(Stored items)
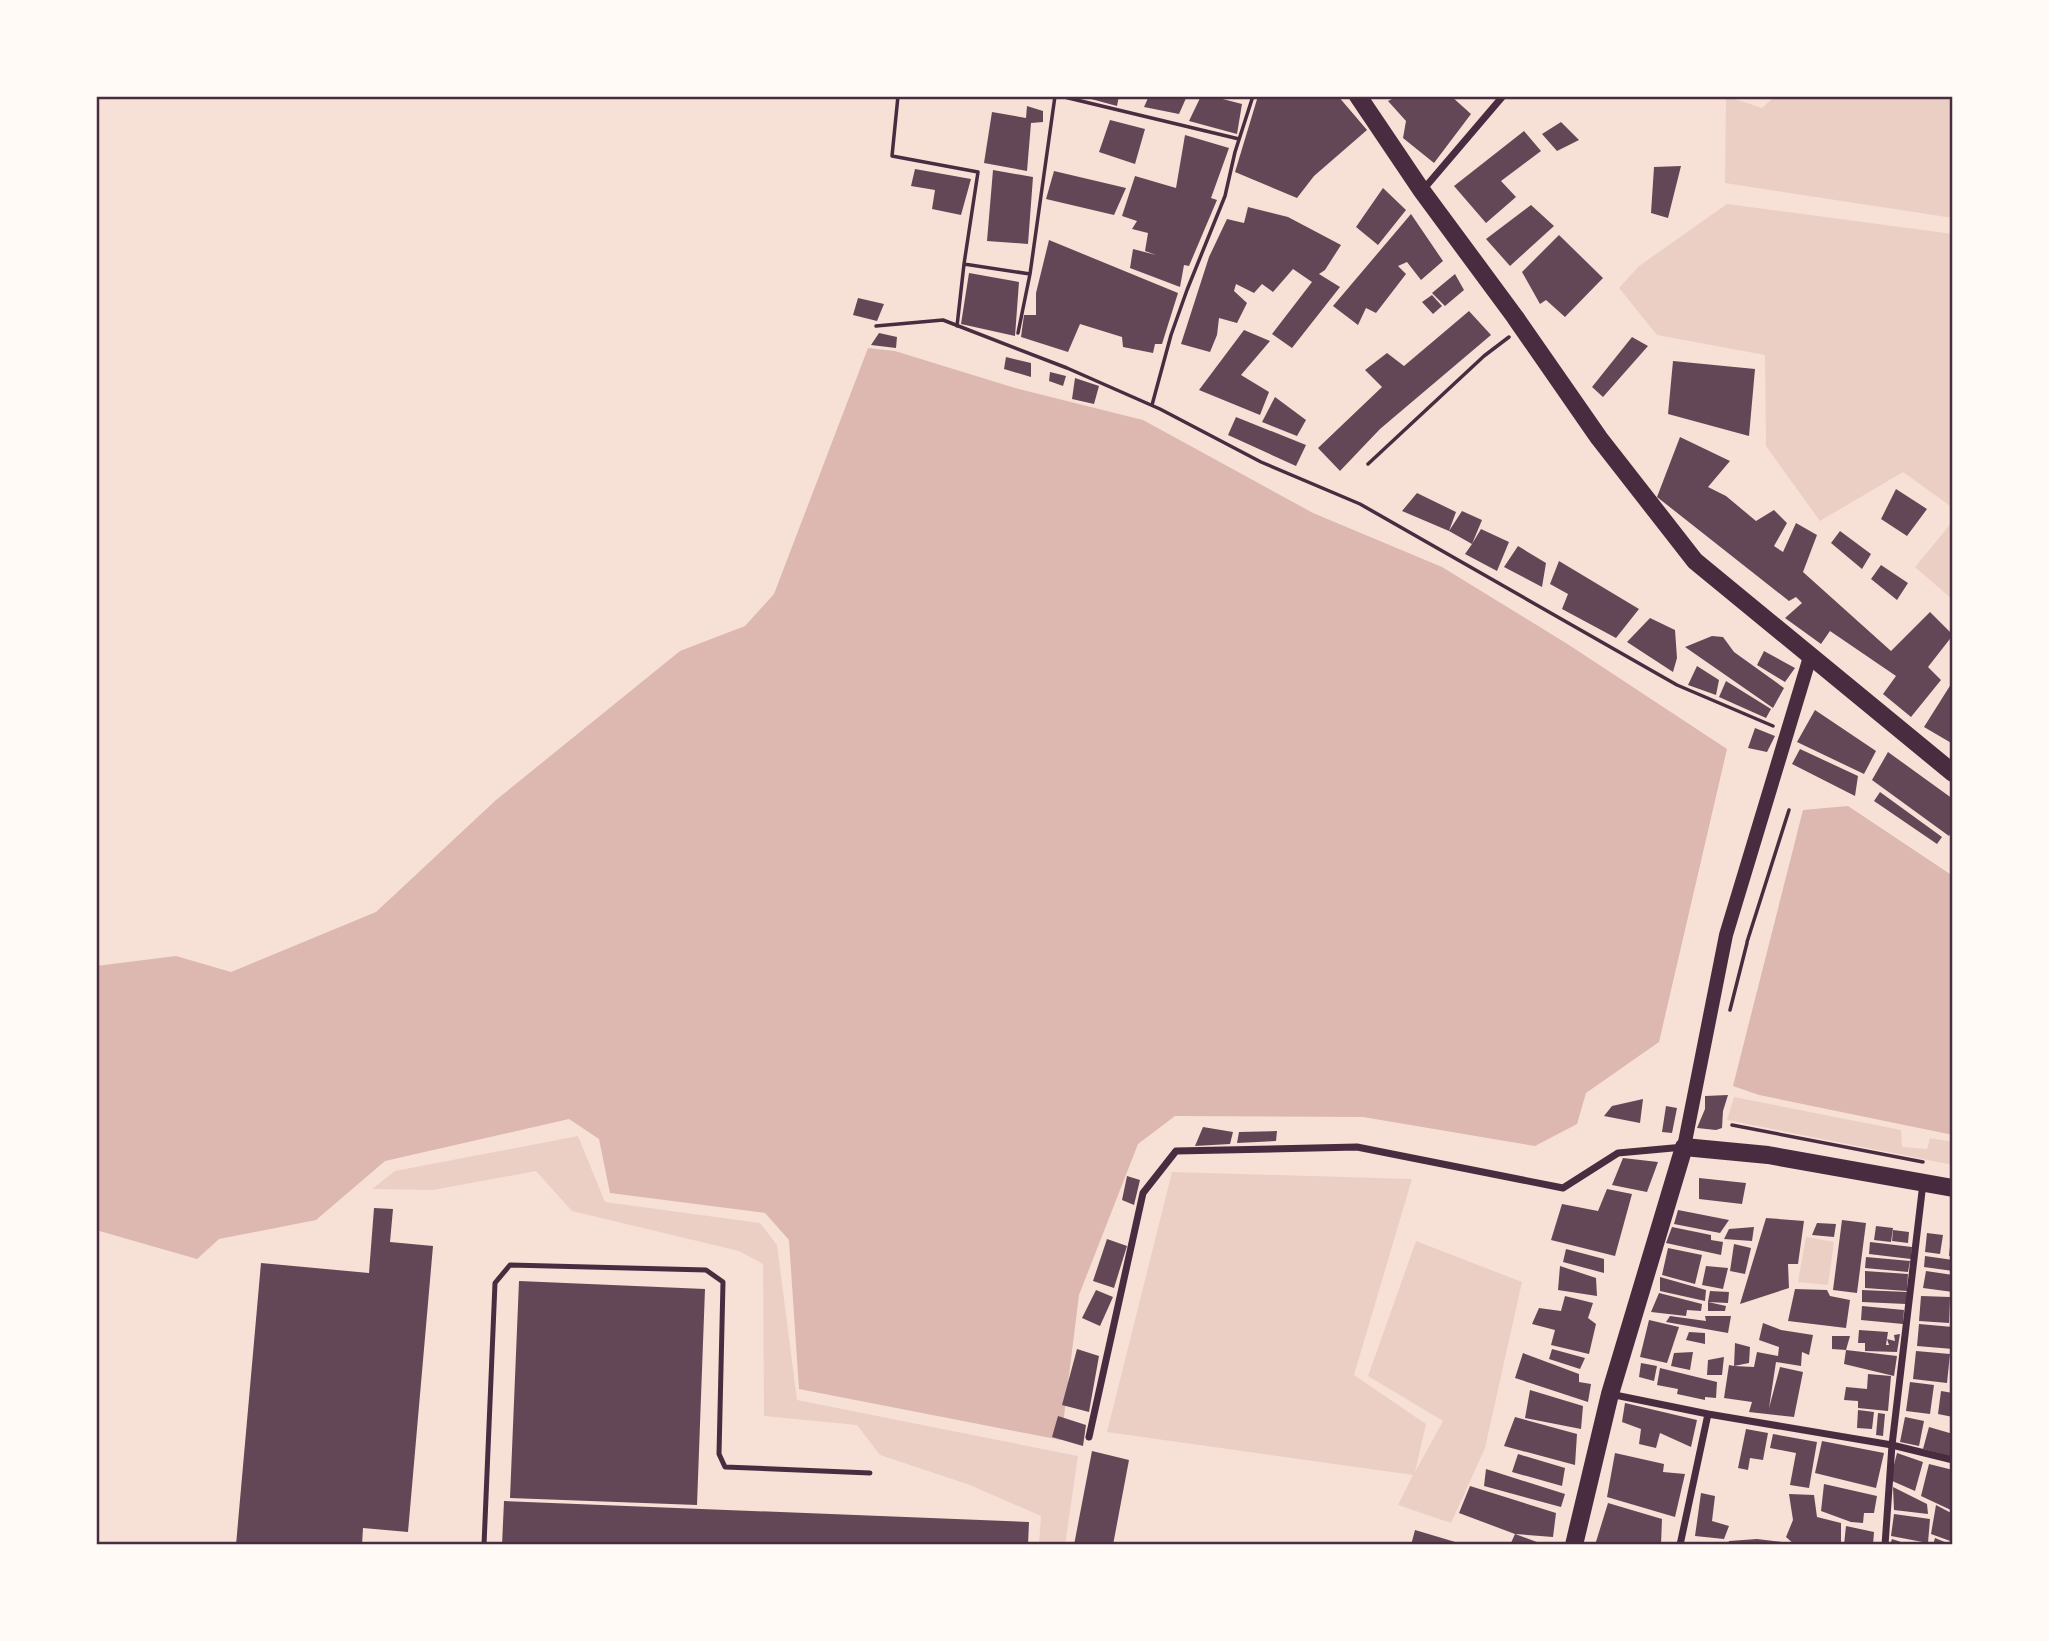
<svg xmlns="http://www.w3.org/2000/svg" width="2049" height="1641" font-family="'PT Sans',sans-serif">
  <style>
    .green { fill: #ebcfc5 }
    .water { fill: #dcb8b0 }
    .building { fill: #644757 }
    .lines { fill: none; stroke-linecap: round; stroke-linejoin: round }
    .path { stroke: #4a2c40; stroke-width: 3.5 }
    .service { stroke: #4a2c40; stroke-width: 5 }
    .minor { stroke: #4a2c40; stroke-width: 7 }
    .secondary { stroke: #4a2c40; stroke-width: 14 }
    .primary { stroke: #4a2c40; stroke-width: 18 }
    .neatline { fill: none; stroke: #4a2c40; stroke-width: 2.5 }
  </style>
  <rect width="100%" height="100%" fill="#f7e1d7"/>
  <path class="green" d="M1726,96l36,12 13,-12h178v122l-228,-35z
    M1727,204l226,30v274l-50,-36 -83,49 -54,-75 -1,-91 -108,-20 -38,-47 20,-22z
    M1953,521v79l-38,-33z
    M1734,1097l167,33 1,17 25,2 3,-11 23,4v23l-226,-45z
    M578,1136l27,66 155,21 17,22 20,155 281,56 -13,89h-26l2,-29 -71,-31 -90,-30 -23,-30 -93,-9 -1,-152 -24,-13 -167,-40 -36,-40 -103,19 -61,-1 23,-18z
    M1172,1172l240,7 -58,196 72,49 -11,48 28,-51 -75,-45 48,-135 106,41 -37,166 -34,75 -53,-18 15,-30 -306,-43z
    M1806,1237l28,5 -6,43 -30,-3z"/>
  <path class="water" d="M868,348l27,3 120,37 128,32 170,93 129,54 127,78 158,104 -68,293 -73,51 -9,31 -42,22 -172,-29 -188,-1 -37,28 -59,151 -18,145 -262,-51 -10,-149 -24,-27 -155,-20 -11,-54 -30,-20 -184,42 -69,59 -97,19 -22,20 -101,-29v-264l80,-10 55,16 145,-60 120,-112 184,-149 65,-25 29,-32z
    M1848,806l105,70v259l-194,-40 -26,-9 70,-276z"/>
  <path class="building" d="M1091,96h28l-2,10 -26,-7z
    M1149,96h38l-8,18 -35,-7z
    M1201,96h10l31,8 -5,30 -48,-13z
    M1258,96h80l29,34 -53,46 -17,22 -62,-26z
    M1398,96h53l20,18 -37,49 -31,-25 3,-17 -18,-20z
    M1027,106l16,5v11l-12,1 -4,48 -43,-8 8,-51 34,6z
    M1110,120l35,9 -10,35 -36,-12z
    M1561,122l18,18 -22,11 -15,-17z
    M1524,131l17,20 -40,30 15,16 -30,26 -32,-37z
    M1185,135l44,13 -18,50 6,2 -28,66 -5,-1 -4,22 -50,-19 3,-19 23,6 -11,-4 3,-18 -16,-4 5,-8 -15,-5 13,-40 41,12z
    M1681,166l-13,52 -17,-5 3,-46z
    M915,169l56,10 -10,36 -29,-6 3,-19 -24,-4z
    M993,170l40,7 -5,67 -41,-3z
    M1054,171l72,17 -12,27 -68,-16z
    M1383,188l23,22 -28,35 -22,-18z
    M1531,205l23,21 -44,40 -24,-27z
    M1248,207l40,10 53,28 -16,25 -6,4 21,13 -48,61 -20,-14 40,-52 -19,-13 -20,23 -11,-8 -8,9 -18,-9 -2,7 13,12 -10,20 -18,-5 -2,17 -7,17 -29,-8 28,-87 18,-38 17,4z
    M1411,214l32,47 -22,19 -14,-18 -9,4 8,8 -30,39 -10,-5 -8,17 -25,-19z
    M1559,235l44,43 -38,39 -19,-17 -6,4 -18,-32z
    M1049,240l129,53 -16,51h-7l-2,9 -30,-6 -1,-10 -42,-13 -12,28 -47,-15 3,-22h12v-22z
    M969,273l50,9 -4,54 -54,-12z
    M1455,274l9,16 -19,16 -13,-13z
    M1432,295l10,11 -9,8 -11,-12z
    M858,298l26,6 -7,17 -24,-6z
    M1469,311l22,24 -111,94 -40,42 -22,-23 64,-61 -17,-17 22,-17 17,13z
    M1244,330l26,11 -29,34 28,17 -9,23 -61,-25z
    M879,333l18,4 -1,11 -25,-3z
    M1632,337l16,9 -45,51 -11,-10z
    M1006,357l25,6v14l-27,-8z
    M1673,361l82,8 -6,67 -81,-22z
    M1050,372l16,4 -3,10 -14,-5z
    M1075,378l24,8 -5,18 -22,-5z
    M1275,397l31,23 -9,16 -35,-14z
    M1236,417l70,28 -10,21 -68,-31z
    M1680,437l50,24 -22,26 18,9 30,25 18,-11 13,13 -13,23 9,6 13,-29 21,12 -14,37 88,79 39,-39 23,23 -25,32 13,13 -30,37 -28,-23 13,-18 -66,-45 -9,13 -36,-26 17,-15 -6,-6 -7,4 -132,-104z
    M1896,489l31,20 -20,27 -26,-17z
    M1417,493l39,19 -7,19 -47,-20z
    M1462,511l20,9 -10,24 9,-15 28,13 -12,29 -32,-17 7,-10 -23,-13z
    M1840,531l31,23 -9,15 -31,-26z
    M1518,546l28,17 -4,24 -38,-20z
    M1559,561l80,48 -23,29 -54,-29 6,-15 -18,-10z
    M1881,565l27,18 -11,17 -26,-21z
    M1650,618l25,12 2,28 -4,14 -46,-30z
    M1712,636l11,1 11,15 50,36 -11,20 -88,-61z
    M1764,651l31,17 -10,14 -28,-17z
    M1697,666l22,14 -3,15 -28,-10z
    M1726,681l45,28 -5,9 -47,-21z
    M1953,681v63l-29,-17z
    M1815,710l61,41 -12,23 -67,-32z
    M1755,728l20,8 -8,16 -19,-4z
    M1800,749l58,27 -3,20 -63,-32z
    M1888,752l65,47v30l-4,7 -77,-56z
    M1880,792l62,45 -5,7 -63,-43z
    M1728,1095l-5,16 -1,17 -6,2 -19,-2 8,-19v-13z
    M1643,1099l-3,24 -36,-7 8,-10z
    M1666,1106l11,2 -5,25 -10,-1z
    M1203,1127l30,5 -3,12 -35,2z
    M1277,1131l-1,10 -39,2 2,-11z
    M1623,1158l35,4 -11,30 -35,-7z
    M1127,1176l13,4 -6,25 -12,-5z
    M1699,1178l47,5 -4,21 -43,-5z
    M1607,1189l25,5 -17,62 -64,-16 11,-36 36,7z
    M374,1208l19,1 -3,33 43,4 -25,286 -45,-4 -1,17h-126l25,-282 108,10z
    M1678,1210l51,10 -9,13 -46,-9z
    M1766,1218l38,3 -6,43h-10l1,24 -49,16z
    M1842,1220l24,3 -9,70 -24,-3z
    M1817,1223l19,1 -2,13 -22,-2z
    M1876,1226l17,2 -2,14 -17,-2z
    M1672,1227l39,8v5l12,2 -2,13 -55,-12z
    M1754,1227l-2,14 -28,-2 5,-10z
    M1893,1230l16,2 -1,11 -16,-2z
    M1927,1233l16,2 -3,19 -15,-2z
    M1951,1236h2v20h-4z
    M1107,1239l20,7 -13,42 -21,-7z
    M1870,1242l42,5 -1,12 -42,-5z
    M1734,1244l17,4 -6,26 -15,-3z
    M1668,1248l34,7 -7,29 -33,-9z
    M1566,1249l38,10v14l-41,-11z
    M1925,1256l28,4v11l-29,-4z
    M1866,1257l44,4 -2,11 -43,-4z
    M1560,1266l36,12 1,18 -39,-6z
    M1706,1266l22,2 -5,21 -21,-4z
    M1865,1271l43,3 -1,17 -42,-3z
    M1926,1271l27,4v17l-30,-4z
    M1660,1277l46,13 -1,11 -45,-10z
    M519,1281l186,8 -8,216 -187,-7z
    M1795,1289l32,1 3,6 20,4 -4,28 -58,-7z
    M1096,1290l17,7 -13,29 -18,-8z
    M1862,1290l45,2 -1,12 -44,-2z
    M1710,1291l19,1 -1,11 -20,-1z
    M1659,1293l43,11 -1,7 -14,-1 -1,6 -35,-4z
    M1565,1296l28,7 -5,15 8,6 -7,30 -38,-9 4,-15 -23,-6 7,-16 22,3z
    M1921,1296l29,1 -1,26 -30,-2z
    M1708,1302l18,4 -1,5h-17z
    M1862,1306l42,4 -1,14 -42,-4z
    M1670,1316l36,5 -1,-5h26l-3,17 -62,-11z
    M1649,1320l30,7 -12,36 -27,-6z
    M1763,1323l18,7 32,5 -4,20 -7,-3 -1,14 -25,-4 -7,46 11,-41 23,5 -9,45 -45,-5 3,-10 -28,-4 5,-33 5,1 1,-23 15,4 -1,16 -15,3 20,1 3,-15 21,4 1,-9 -20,-7z
    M1919,1324l34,3v22l-36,-3z
    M1859,1330l29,2 -2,13h3l-2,-6 8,2 -1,-6 6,-1 -3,18 -32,-1v-8h-7z
    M1689,1332l16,1v11l-19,-4z
    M1832,1336h18l-4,14 51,6 -3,20 -50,-12 2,-14 -14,-1z
    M1077,1349l22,7 -10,56 -27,-7z
    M1552,1349l33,9 -5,11 -31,-10z
    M1916,1351l34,3 -3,29 -34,-4z
    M1693,1352l-3,18 -19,-4 3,-13z
    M1523,1353l56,21v8l12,2 -3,18 -73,-24z
    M1724,1357l-2,18h-15l1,-15z
    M1641,1363l16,3 -3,15 -15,-4z
    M1660,1368l57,14 -1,16 -11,-1v3l-28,-6 1,-5 -21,-4z
    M1868,1374l23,2 -3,35 -30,-3v-7l-14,-1 2,-13 21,2z
    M1910,1382l24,3 -4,29 -24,-3z
    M1530,1390l53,16 -2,23 -56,-11z
    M1941,1391l12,2v24l-15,-3z
    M1625,1403l72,17 -6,27 -31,-14 -4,15 -17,-4 2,-15 -19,-7z
    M1858,1410l16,2 -2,17 -15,-1z
    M1878,1413l7,1 -2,22 -7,-1z
    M1058,1416l28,9 -3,21 -31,-9z
    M1515,1417l62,17 -2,31 -71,-19z
    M1905,1417l19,4 -5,25 -19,-4z
    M1929,1427l24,7v23l-30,-8z
    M1746,1429l22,4 -5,27 -13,-2 -2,12 -10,-2z
    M1773,1434l44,8 -8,46 -19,-3 6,-32 -26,-5z
    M1822,1441l62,12 -8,35 -61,-15z
    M1092,1451l37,9 -16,85h-39z
    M1615,1453l49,11 -1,8 22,2 -10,43 -68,-20z
    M1897,1453l26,9 -8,29 -25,-11z
    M1518,1454l47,14 -3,18 -50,-14z
    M1929,1464l24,6v41l-32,-15z
    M1486,1469l79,25 -4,13 -77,-21z
    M1824,1484l53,12 -3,17h-10l-1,10 -12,-1 -30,-11z
    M1470,1486l86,27 -3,24 -38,-3 30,11h-35l5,-11 -56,-21z
    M1893,1487l34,17 1,10 -34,-4z
    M1701,1493l14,3 -3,25 17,5 -5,13 -29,-3z
    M1789,1494l25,1 3,22 24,6v22h-46l-9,-8 7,-17z
    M504,1501l525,21 -1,23h-526z
    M1608,1503l54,16 -1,26h-66z
    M1936,1505l17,9v28l-22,-8z
    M1894,1514l36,5 -2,24 -37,-7z
    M1846,1526l28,6 -1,13h-29z
    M1415,1530l47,14v1h-51z
    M1935,1538l17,7h-19z
    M1757,1539l25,3 2,3h-56l1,-4z
    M1892,1539l15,5v1h-17z"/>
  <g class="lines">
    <path class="path" d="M898,96l-6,60 86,16 -14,92 66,10
      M1060,96l179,43
      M876,326l67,-6 124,48 93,41 101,53 99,42 317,181 96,41
      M957,326l7,-62
      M1018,333l12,-59 25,-178
      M1152,405l19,-70 16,-45 38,-94 10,-44 18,-56
      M1368,464l116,-108 25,-19
      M1747,942l42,-132
      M1730,1010l17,-67
      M1732,1125l191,37"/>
    <path class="service" d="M484,1545l11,-262 15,-18 196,5 17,12 -4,172 6,13 145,6"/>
    <path class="minor" d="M1422,191l81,-95
      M1610,1394l98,20 184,31 61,15
      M1089,1437l54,-244 33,-42 181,-4 206,41 55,-35 66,-6
      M1680,1545l28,-131
      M1885,1545l7,-100 31,-262"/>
    <path class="secondary" d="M1684,1147l42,-212 84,-278"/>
    <path class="primary" d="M1358,96l64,95 93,126 84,121 96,123 258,212
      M1574,1545l36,-151 74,-247 84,8 185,33"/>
  </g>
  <rect width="2049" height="1641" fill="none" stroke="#fffaf5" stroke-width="196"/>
  <rect x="98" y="98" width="1853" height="1445" class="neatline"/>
</svg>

▶ **DIRECTIONS FOR THIS TASK**: Using the data above, reproduce exactly the lines from the line that contains "M1027,106l16,5v11l-12,1 -4,48 -43,-8" through the line that contains "M1800,749l58,27 -3,20 -63,-32z", including both.

▶ **TASK SOLUTION**:
    M1027,106l16,5v11l-12,1 -4,48 -43,-8 8,-51 34,6z
    M1110,120l35,9 -10,35 -36,-12z
    M1561,122l18,18 -22,11 -15,-17z
    M1524,131l17,20 -40,30 15,16 -30,26 -32,-37z
    M1185,135l44,13 -18,50 6,2 -28,66 -5,-1 -4,22 -50,-19 3,-19 23,6 -11,-4 3,-18 -16,-4 5,-8 -15,-5 13,-40 41,12z
    M1681,166l-13,52 -17,-5 3,-46z
    M915,169l56,10 -10,36 -29,-6 3,-19 -24,-4z
    M993,170l40,7 -5,67 -41,-3z
    M1054,171l72,17 -12,27 -68,-16z
    M1383,188l23,22 -28,35 -22,-18z
    M1531,205l23,21 -44,40 -24,-27z
    M1248,207l40,10 53,28 -16,25 -6,4 21,13 -48,61 -20,-14 40,-52 -19,-13 -20,23 -11,-8 -8,9 -18,-9 -2,7 13,12 -10,20 -18,-5 -2,17 -7,17 -29,-8 28,-87 18,-38 17,4z
    M1411,214l32,47 -22,19 -14,-18 -9,4 8,8 -30,39 -10,-5 -8,17 -25,-19z
    M1559,235l44,43 -38,39 -19,-17 -6,4 -18,-32z
    M1049,240l129,53 -16,51h-7l-2,9 -30,-6 -1,-10 -42,-13 -12,28 -47,-15 3,-22h12v-22z
    M969,273l50,9 -4,54 -54,-12z
    M1455,274l9,16 -19,16 -13,-13z
    M1432,295l10,11 -9,8 -11,-12z
    M858,298l26,6 -7,17 -24,-6z
    M1469,311l22,24 -111,94 -40,42 -22,-23 64,-61 -17,-17 22,-17 17,13z
    M1244,330l26,11 -29,34 28,17 -9,23 -61,-25z
    M879,333l18,4 -1,11 -25,-3z
    M1632,337l16,9 -45,51 -11,-10z
    M1006,357l25,6v14l-27,-8z
    M1673,361l82,8 -6,67 -81,-22z
    M1050,372l16,4 -3,10 -14,-5z
    M1075,378l24,8 -5,18 -22,-5z
    M1275,397l31,23 -9,16 -35,-14z
    M1236,417l70,28 -10,21 -68,-31z
    M1680,437l50,24 -22,26 18,9 30,25 18,-11 13,13 -13,23 9,6 13,-29 21,12 -14,37 88,79 39,-39 23,23 -25,32 13,13 -30,37 -28,-23 13,-18 -66,-45 -9,13 -36,-26 17,-15 -6,-6 -7,4 -132,-104z
    M1896,489l31,20 -20,27 -26,-17z
    M1417,493l39,19 -7,19 -47,-20z
    M1462,511l20,9 -10,24 9,-15 28,13 -12,29 -32,-17 7,-10 -23,-13z
    M1840,531l31,23 -9,15 -31,-26z
    M1518,546l28,17 -4,24 -38,-20z
    M1559,561l80,48 -23,29 -54,-29 6,-15 -18,-10z
    M1881,565l27,18 -11,17 -26,-21z
    M1650,618l25,12 2,28 -4,14 -46,-30z
    M1712,636l11,1 11,15 50,36 -11,20 -88,-61z
    M1764,651l31,17 -10,14 -28,-17z
    M1697,666l22,14 -3,15 -28,-10z
    M1726,681l45,28 -5,9 -47,-21z
    M1953,681v63l-29,-17z
    M1815,710l61,41 -12,23 -67,-32z
    M1755,728l20,8 -8,16 -19,-4z
    M1800,749l58,27 -3,20 -63,-32z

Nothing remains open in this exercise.